The data allowed the international team to determine that the explosion was a Type IIb supernova: the explosion of a massive star that had previously lost most of its hydrogen envelope, a species of exploding star first observationally identified by Filippenko in 1987.
Combining the data with theoretical models, the team estimated that the initial mass of the star was about 20 times the mass of our sun, though it lost most of its mass, probably to a companion star, and slimmed down to about five solar masses prior to exploding.
Filippenko’s team continued to monitor the supernova’s changing brightness over two months with other Lick telescopes: the 0.76-meter Katzman Automatic Imaging Telescope and the 1- meter Nickel telescope.
“The Lick spectra, obtained with just a 3-meter telescope, are of outstanding quality in part because of a recent major upgrade to the Kast spectrograph, made possible by the Heising- Simons Foundation as well as William and Marina Kast,” Filippenko said.
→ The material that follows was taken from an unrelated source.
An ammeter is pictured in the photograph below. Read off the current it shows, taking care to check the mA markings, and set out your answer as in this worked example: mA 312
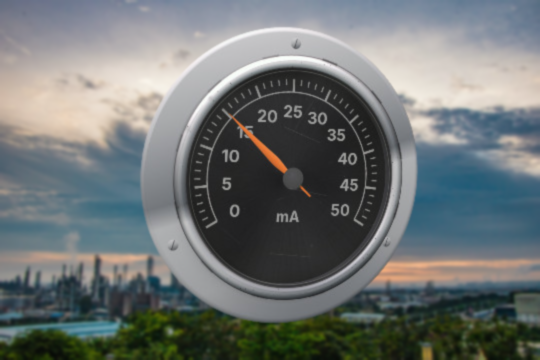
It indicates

Filippenko’s group, which included numerous undergraduate students, is supported by the Christopher R. Redlich Fund, Gary and Cynthia Bengier, the TABASGO Foundation, the Sylvia and Jim Katzman Foundation, many individual donors, the Miller Institute for Basic Research in Science and NASA through the Space Telescope Science Institute. Research at Lick Observatory is partially supported by a generous gift from Google.
Mari-Ela Chock, Communications Officer
The Low Resolution Imaging Spectrometer (LRIS) is a faint-light instrument capable of taking spectra and images of the most distant known objects in the universe. The instrument is equipped with a red arm and a blue arm to explore stellar populations of distant galaxies, active galactic nuclei, galactic clusters, and quasars. LRIS was used in observing distant supernovae by astronomers who received the Nobel Prize in Physics in 2011 for research determining that the universe was speeding up in its expansion. Support for LRIS was generously provided by Friends of Keck, including Change Happens Foundation and Mt. Cuba Astronomical Foundation.
The DEep Imaging and Multi-Object Spectrograph (DEIMOS) boasts the largest field of view (16.7arcmin by 5 arcmin) of any of the Keck Observatory instruments, and the largest number of pixels (64 Mpix). It is used primarily in its multi-object mode, obtaining simultaneous spectra of up to 130 galaxies or stars. Astronomers study fields of distant galaxies with DEIMOS, efficiently probing the most distant corners of the universe with high sensitivity. Support for DEIMOS was generously provided by the National Science Foundation.
ABOUT W. M. KECK OBSERVATORY
The W. M. Keck Observatory telescopes are among the most scientifically productive on Earth. The two, 10-meter optical/infrared telescopes on the summit of Maunakea on the Island of Hawaii feature a suite of advanced instruments including imagers, multi-object spectrographs, high-resolution spectrographs, integral-field spectrometers, and world-leading laser guide star adaptive optics systems.
The data presented herein were obtained at Keck Observatory, which is a private 501(c) 3 non-profit organization operated as a scientific partnership among the California Institute of Technology, the University of California, and the National Aeronautics and Space Administration. The Observatory was made possible by the generous financial support of the W. M. Keck Foundation.
The authors wish to recognize and acknowledge the very significant cultural role and reverence that the summit of Maunakea has always had within the Native Hawaiian community. We are most fortunate to have the opportunity to conduct observations from this mountain.